TEXTAUSZUG:

###

Ehrenschutz: Bundespräsident Dr. Heinz Fischer

KCTOS: Wissen, Kreativität und
Transformationen von Gesellschaften

Wien, 6. bis 9. Dezember 2007

<<< Ausnahmezustände in der Literatur aus wissensgeschichtlicher Perspektive


 

States of Emergency: Ausnahmezustand und Krisenerfahrung in William Shakespeares Measure for Measure

Martin Genetsch (Universität Trier, Anglistik) [BIO]

Email: MartinGenetsch@web.de

 


 

ABSTRACT:

Ausnahmezustände sind im Werk Shakespeares allgegenwärtig. Zu fragen ist jedoch nach der Art des Ausnahmezustands sowie seinem im Einzelfall zu bestimmenden Ort im Stück. In Measure for Measure gibt der Herzog eines fiktiven Wiens seine Macht zu Beginn ohne äußeren Zwang an einen Stellvertreter ab, der diese Macht missbraucht. Shakespeare fragt bei diesem durch ein Rechtsvakuum gekennzeichneten staatspolitischen Ausnahmezustand weniger nach der Legitimität des Herrschers, als nach den Mechanismen des Herrschaftsvollzugs, wobei besonders der moralische Rigorismus Angelos kritisch reflektiert wird, dessen Aussagen auf zeitgenössische, puritanische Diskurse über Verbrechen und Strafe rekurrieren. Das Liebespaar Claudio und Juliet sowie das Geschwisterpaar Claudio und Isabellas werden zum Ziel des fanatischen Strafens Angelos, der nicht zu trennen weiß zwischen maßvoller und unangemessener Rechtssprechung sowie zwischen Amt und Neigung, und illustrieren den Nexus zwischen politischem Ausnahmezustand und persönlicher Krise, der dem Stück zugrunde liegt. Angelos Handeln führt nicht nur zur Problematisierung zeitgenössischer Auffassungen eines guten Herrschers, sondern auch zur Problematisierung von Vertrauenskonzepten, insofern das Verhältnis zwischen Untertan und Herrscher, zwischen Liebenden sowie zwischen Bruder und Schwester schweren Belastungen ausgesetzt ist.

###

[Einträge aus einer Datenquelle]
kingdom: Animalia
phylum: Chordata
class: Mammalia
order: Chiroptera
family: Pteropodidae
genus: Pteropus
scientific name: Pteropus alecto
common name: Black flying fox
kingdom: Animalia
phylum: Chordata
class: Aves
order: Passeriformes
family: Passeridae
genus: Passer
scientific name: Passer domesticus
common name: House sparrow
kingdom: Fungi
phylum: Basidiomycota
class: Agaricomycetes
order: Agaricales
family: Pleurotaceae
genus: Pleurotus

###

AUFGABENSTELLUNG: Bitte setze das Abstract über den Ausnahmezustand in Shakespeares Measure for Measure im Anschluss an seinen letzten Satz fort.

LÖSUNG:
Ein permanenter Ausnahmezustand auf politischer Ebene ist in Measure for Measure insgesamt nicht nachzuweisen; im Gegensatz zu Agambens provokanten Thesen ist der Ausnahmezustand in Measure for Measure kein „Paradigma des Regierens“, sondern kann sich nicht nachhaltig durchsetzen. Vom Herzog ursprünglich inszeniert, um seinen eigenen, vermeintlich zu laxen Regierungsstil nachträglich zu korrigieren, wird der Ausnahmezustand in der Folge ironischerweise zu einem Korrektiv, das einen politischen Paradigmenwechsel gerade verhindert. Die Ursache für diesen Umschlag liegt in der Reaktion des Volkes, das Angelos Handeln Widerstand entgegen bringt und den Herzog dazu bewegt, seine bisherige Beobachterrolle zu überdenken und den Ausnahmezustand durch seine Rückkehr ins Amt zu beenden. Das politische Experiment scheitert also nicht zuletzt, weil der Ausnahmezustand von außen als solcher erlebt wird. Vermutet werden darf, dass der Ausnahmezustand als Dauerzustand paradoxerweise der Diskretheit bedarf, also genau der Art politischen Handelns, die Angelos auf Öffentlichkeit, Rituale und Opfer ausgerichteter Regierungsstil nicht kennzeichnet.

Gezeigt werden soll, dass Shakespeare in Measure for Measure den Ausnahmezustand als Testfall heranzieht, um die Tragfähigkeit von Beziehungen innerhalb der politischen Klasse, zwischen Herrscher und Untertan sowie zwischen Familienmitgliedern in den Blick zu nehmen. Während hinter der künftigen Tragfähigkeit persönlicher Beziehungen ein deutliches Fragezeichen aufscheint und insbesondere interpersonales Vertrauen in der Folge des im Stück vorgeführten Ausnahmezustandes auf der Strecke bleibt, ist für die staatspolitische Dimension entscheidend, ob sich das Staatswesen in Measure for Measure durch den Ausnahmezustand und die damit einhergehenden Krisen regeneriert bzw. ob Ausnahmezustände und die mit ihm verbundenen Opfer periodisch notwendig zur Stabilisierung des Gemeinwesens sind. Zu untersuchen ist insonderheit, ob ein stabiles Gemeinwesen bei Shakespeare mit Vertrauen in den Staat und seine Repräsentanten einhergeht und ob der durch einen Ausnahmezustand bedingte Verlust dieses Vertrauens durch Opfer restituierbar ist.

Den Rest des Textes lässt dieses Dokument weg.